[[ Data shown open ]]

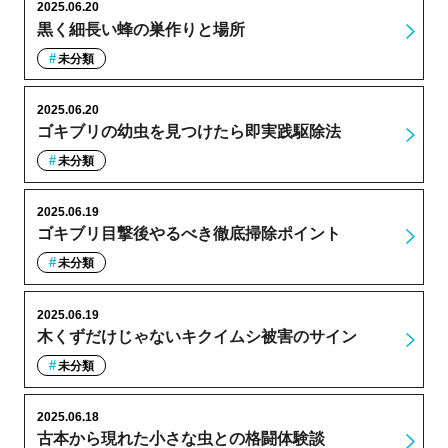
2025.06.20
黒く細長い蜂の巣作りと場所
未分類
2025.06.20
ゴキブリの幼虫を見つけたら即実践駆除法
未分類
2025.06.19
ゴキブリ目撃後やるべき徹底掃除ポイント
未分類
2025.06.19
木くずだけじゃないキクイムシ被害のサイン
未分類
2025.06.18
古本から現れた小さな虫との格闘体験談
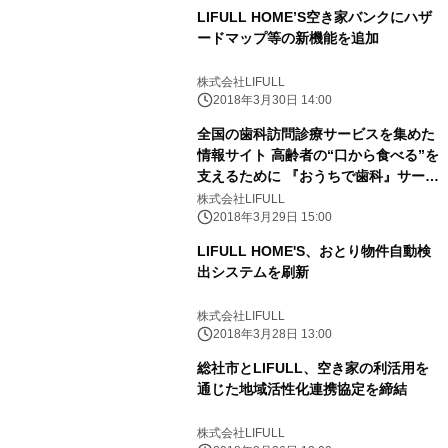
LIFULL HOME’S空き家バンクにハザ
ードマップ等の新機能を追加
株式会社LIFULL
2018年3月30日 14:00
全国の歯科訪問診療サービスを集めた
情報サイト 高齢者の“口から食べる”を
支えるために 『おうちで歯科』サービ
ス開始
株式会社LIFULL
2018年3月29日 15:00
LIFULL HOME'S、おとり物件自動検
出システムを刷新
株式会社LIFULL
2018年3月28日 13:00
総社市とLIFULL、空き家の利活用を
通じた地域活性化連携協定を締結
株式会社LIFULL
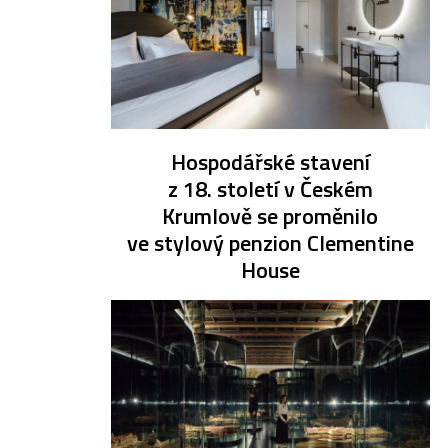
Hospodářské stavení
z 18. století v Českém
Krumlově se proměnilo
ve stylový penzion Clementine
House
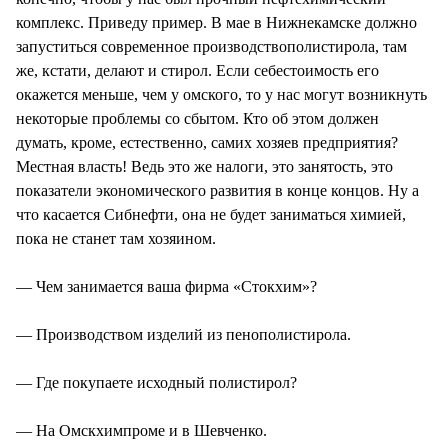
комплекс. Приведу пример. В мае в Нижнекамске должно
запуститься современное производствополистирола, там
же, кстати, делают и стирол. Если себестоимость его
окажется меньше, чем у омского, то у нас могут возникнуть
некоторые проблемы со сбытом. Кто об этом должен
думать, кроме, естественно, самих хозяев предприятия?
Местная власть! Ведь это же налоги, это занятость, это
показатели экономического развития в конце концов. Ну а
что касается Сибнефти, она не будет заниматься химией,
пока не станет там хозяином.
— Чем занимается ваша фирма «Стокхим»?
— Производством изделий из пенополистирола.
— Где покупаете исходный полистирол?
— На Омскхимпроме и в Шевченко.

[[ Data shown closed ]]

Go through the entries line by line and count those with "HOME". Give only the count.

2